いつかの君と握手
てくてく。
てくてく。

どれくらい歩いたんだろう。
まだ隣の市にも入ってないのはかろうじて分かるんだけど、いまいち自分のいる位置が把握できない。
9年ってこんなにも景色を変えるものなんだろうか。
浦島太郎気分だわ。あたしの場合、時代を逆行してるんだけどね。


つーか、荷物重たい。
バッグの紐が肩に食い込んでるんだよね、さっきから。

あたしの荷物は、衣服や食品などを詰めた旅行用バッグと、しおりやおやつ、今は使えないケータイや財布などを入れたメッセンジャーバッグだ。
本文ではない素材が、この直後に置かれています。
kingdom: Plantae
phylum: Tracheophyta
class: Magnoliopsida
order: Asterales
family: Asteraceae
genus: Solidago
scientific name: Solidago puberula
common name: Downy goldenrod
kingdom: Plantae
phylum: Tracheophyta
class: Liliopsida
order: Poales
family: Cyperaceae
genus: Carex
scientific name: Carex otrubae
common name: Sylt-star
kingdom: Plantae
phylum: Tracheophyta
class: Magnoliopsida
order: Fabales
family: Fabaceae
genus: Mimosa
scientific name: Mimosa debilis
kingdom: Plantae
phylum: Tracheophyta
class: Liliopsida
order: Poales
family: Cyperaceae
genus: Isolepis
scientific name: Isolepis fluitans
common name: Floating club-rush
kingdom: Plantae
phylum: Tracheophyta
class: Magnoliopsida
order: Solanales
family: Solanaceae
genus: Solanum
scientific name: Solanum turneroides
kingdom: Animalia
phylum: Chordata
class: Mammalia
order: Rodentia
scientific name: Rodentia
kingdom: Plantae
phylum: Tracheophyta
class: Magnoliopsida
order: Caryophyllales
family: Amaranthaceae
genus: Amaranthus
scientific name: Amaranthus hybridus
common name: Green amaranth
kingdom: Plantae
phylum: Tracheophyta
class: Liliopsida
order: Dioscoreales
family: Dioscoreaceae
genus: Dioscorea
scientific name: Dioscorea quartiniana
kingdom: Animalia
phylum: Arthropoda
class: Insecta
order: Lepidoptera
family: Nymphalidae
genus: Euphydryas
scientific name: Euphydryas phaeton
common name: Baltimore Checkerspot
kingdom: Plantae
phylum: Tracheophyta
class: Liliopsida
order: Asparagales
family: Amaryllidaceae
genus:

うーん、これから歩く距離を考えたらこの旅行用バッグが邪魔なんだよなあ。
きょろきょろと辺りを見回すと、前方にあるバス停の横に、コインロッカーがあるのを見つけた。


「イノリ、ストップ」

「え?」

「この荷物、邪魔なんだ。あそこに入れてく」


イノリを連れてコインロッカーへ。
旅行用バッグの中からタオルや替えのTシャツなど、必要そうなものをとりだして、詰め替える。
小さなロッカーにぎゅうぎゅうと押し込んで、無理やり閉めた。

よし、これで行動しやすい。

ロッカーの代金はなけなしの小銭でどうにか事足りた。


「あー、楽になった。さ、歩くの再開だ」

「うん」


進んでいくと、目的地へ繋がっている国道へと出た。
交通量の多い道路は、大型トラックもたくさん走っている。


「イノリ、こっち側歩きな」


歩道の内側にイノリを押しやると、小さな男の子はむ、としたように唇を結んだ。


「なに、どうしたの?」

「ぼく、男の子だから、そういうのいやだ」

「は?」

「父さんが言ってた。男は女の子を守るほうなんだぞ、って。
ぼく、男だから車の近くのほう歩く」


おお、すごい。
こんなに小さくっても、充分男だと、そういうことですね。
紳士的! ジェントルメン! ナイスメン!

しかし、だ。


「ダメ。そういうのは、自分より小さな女の子に言いなさい」


心意気は紳士でも、危ないもんは危ないのだ。


「なんだよー、それ」

「あたしはイノリより年上だし、それに体がおっきいでしょ。だから、この場合はあたしが外側なの。
でも、気持ちはすごくうれしい。ありがとう」


しゃがんで同じ目線になってから、頭を下げた。
あたしを女の子扱いして、守ってくれようとした、その気持ちには感謝だ。
まだ納得していない様子のイノリにそっと笑いつつ、国道沿いを進む。